* Input data

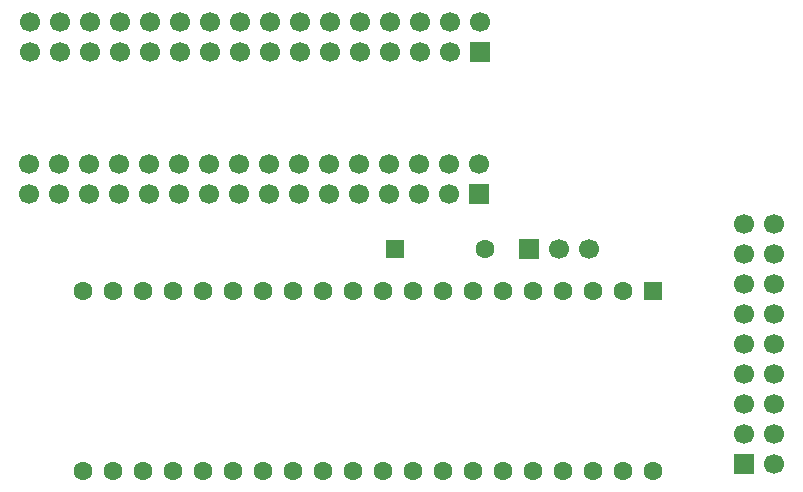
<source format=gbr>
%TF.GenerationSoftware,KiCad,Pcbnew,9.0.3*%
%TF.CreationDate,2025-09-07T17:51:58-04:00*%
%TF.ProjectId,6502-interposer,36353032-2d69-46e7-9465-72706f736572,rev?*%
%TF.SameCoordinates,Original*%
%TF.FileFunction,Soldermask,Bot*%
%TF.FilePolarity,Negative*%
%FSLAX46Y46*%
G04 Gerber Fmt 4.6, Leading zero omitted, Abs format (unit mm)*
G04 Created by KiCad (PCBNEW 9.0.3) date 2025-09-07 17:51:58*
%MOMM*%
%LPD*%
G01*
G04 APERTURE LIST*
G04 Aperture macros list*
%AMRoundRect*
0 Rectangle with rounded corners*
0 $1 Rounding radius*
0 $2 $3 $4 $5 $6 $7 $8 $9 X,Y pos of 4 corners*
0 Add a 4 corners polygon primitive as box body*
4,1,4,$2,$3,$4,$5,$6,$7,$8,$9,$2,$3,0*
0 Add four circle primitives for the rounded corners*
1,1,$1+$1,$2,$3*
1,1,$1+$1,$4,$5*
1,1,$1+$1,$6,$7*
1,1,$1+$1,$8,$9*
0 Add four rect primitives between the rounded corners*
20,1,$1+$1,$2,$3,$4,$5,0*
20,1,$1+$1,$4,$5,$6,$7,0*
20,1,$1+$1,$6,$7,$8,$9,0*
20,1,$1+$1,$8,$9,$2,$3,0*%
G04 Aperture macros list end*
%ADD10RoundRect,0.250000X-0.550000X-0.550000X0.550000X-0.550000X0.550000X0.550000X-0.550000X0.550000X0*%
%ADD11C,1.600000*%
%ADD12R,1.700000X1.700000*%
%ADD13C,1.700000*%
%ADD14RoundRect,0.250000X-0.550000X0.550000X-0.550000X-0.550000X0.550000X-0.550000X0.550000X0.550000X0*%
G04 APERTURE END LIST*
D10*
%TO.C,D1*%
X78690000Y-61000000D03*
D11*
X86310000Y-61000000D03*
%TD*%
D12*
%TO.C,J2*%
X85860000Y-44250000D03*
D13*
X85860000Y-41710000D03*
X83320000Y-44250000D03*
X83320000Y-41710000D03*
X80780000Y-44250000D03*
X80780000Y-41710000D03*
X78240000Y-44250000D03*
X78240000Y-41710000D03*
X75700000Y-44250000D03*
X75700000Y-41710000D03*
X73160000Y-44250000D03*
X73160000Y-41710000D03*
X70620000Y-44250000D03*
X70620000Y-41710000D03*
X68080000Y-44250000D03*
X68080000Y-41710000D03*
X65540000Y-44250000D03*
X65540000Y-41710000D03*
X63000000Y-44250000D03*
X63000000Y-41710000D03*
X60460000Y-44250000D03*
X60460000Y-41710000D03*
X57920000Y-44250000D03*
X57920000Y-41710000D03*
X55380000Y-44250000D03*
X55380000Y-41710000D03*
X52840000Y-44250000D03*
X52840000Y-41710000D03*
X50300000Y-44250000D03*
X50300000Y-41710000D03*
X47760000Y-44250000D03*
X47760000Y-41710000D03*
%TD*%
D12*
%TO.C,JP1*%
X89960000Y-61000000D03*
D13*
X92500000Y-61000000D03*
X95040000Y-61000000D03*
%TD*%
D14*
%TO.C,U1*%
X100500000Y-64510000D03*
D11*
X97960000Y-64510000D03*
X95420000Y-64510000D03*
X92880000Y-64510000D03*
X90340000Y-64510000D03*
X87800000Y-64510000D03*
X85260000Y-64510000D03*
X82720000Y-64510000D03*
X80180000Y-64510000D03*
X77640000Y-64510000D03*
X75100000Y-64510000D03*
X72560000Y-64510000D03*
X70020000Y-64510000D03*
X67480000Y-64510000D03*
X64940000Y-64510000D03*
X62400000Y-64510000D03*
X59860000Y-64510000D03*
X57320000Y-64510000D03*
X54780000Y-64510000D03*
X52240000Y-64510000D03*
X52240000Y-79750000D03*
X54780000Y-79750000D03*
X57320000Y-79750000D03*
X59860000Y-79750000D03*
X62400000Y-79750000D03*
X64940000Y-79750000D03*
X67480000Y-79750000D03*
X70020000Y-79750000D03*
X72560000Y-79750000D03*
X75100000Y-79750000D03*
X77640000Y-79750000D03*
X80180000Y-79750000D03*
X82720000Y-79750000D03*
X85260000Y-79750000D03*
X87800000Y-79750000D03*
X90340000Y-79750000D03*
X92880000Y-79750000D03*
X95420000Y-79750000D03*
X97960000Y-79750000D03*
X100500000Y-79750000D03*
%TD*%
D12*
%TO.C,J3*%
X108210000Y-79200000D03*
D13*
X110750000Y-79200000D03*
X108210000Y-76660000D03*
X110750000Y-76660000D03*
X108210000Y-74120000D03*
X110750000Y-74120000D03*
X108210000Y-71580000D03*
X110750000Y-71580000D03*
X108210000Y-69040000D03*
X110750000Y-69040000D03*
X108210000Y-66500000D03*
X110750000Y-66500000D03*
X108210000Y-63960000D03*
X110750000Y-63960000D03*
X108210000Y-61420000D03*
X110750000Y-61420000D03*
X108210000Y-58880000D03*
X110750000Y-58880000D03*
%TD*%
D12*
%TO.C,J1*%
X85780000Y-56290000D03*
D13*
X85780000Y-53750000D03*
X83240000Y-56290000D03*
X83240000Y-53750000D03*
X80700000Y-56290000D03*
X80700000Y-53750000D03*
X78160000Y-56290000D03*
X78160000Y-53750000D03*
X75620000Y-56290000D03*
X75620000Y-53750000D03*
X73080000Y-56290000D03*
X73080000Y-53750000D03*
X70540000Y-56290000D03*
X70540000Y-53750000D03*
X68000000Y-56290000D03*
X68000000Y-53750000D03*
X65460000Y-56290000D03*
X65460000Y-53750000D03*
X62920000Y-56290000D03*
X62920000Y-53750000D03*
X60380000Y-56290000D03*
X60380000Y-53750000D03*
X57840000Y-56290000D03*
X57840000Y-53750000D03*
X55300000Y-56290000D03*
X55300000Y-53750000D03*
X52760000Y-56290000D03*
X52760000Y-53750000D03*
X50220000Y-56290000D03*
X50220000Y-53750000D03*
X47680000Y-56290000D03*
X47680000Y-53750000D03*
%TD*%
M02*

</source>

* Your task
An exact copy of the lines above between the line holding "X75100000Y-79750000D03*" and the line holding "X110750000Y-63960000D03*", inclusive, is the whole answer.

* Response
X75100000Y-79750000D03*
X77640000Y-79750000D03*
X80180000Y-79750000D03*
X82720000Y-79750000D03*
X85260000Y-79750000D03*
X87800000Y-79750000D03*
X90340000Y-79750000D03*
X92880000Y-79750000D03*
X95420000Y-79750000D03*
X97960000Y-79750000D03*
X100500000Y-79750000D03*
%TD*%
D12*
%TO.C,J3*%
X108210000Y-79200000D03*
D13*
X110750000Y-79200000D03*
X108210000Y-76660000D03*
X110750000Y-76660000D03*
X108210000Y-74120000D03*
X110750000Y-74120000D03*
X108210000Y-71580000D03*
X110750000Y-71580000D03*
X108210000Y-69040000D03*
X110750000Y-69040000D03*
X108210000Y-66500000D03*
X110750000Y-66500000D03*
X108210000Y-63960000D03*
X110750000Y-63960000D03*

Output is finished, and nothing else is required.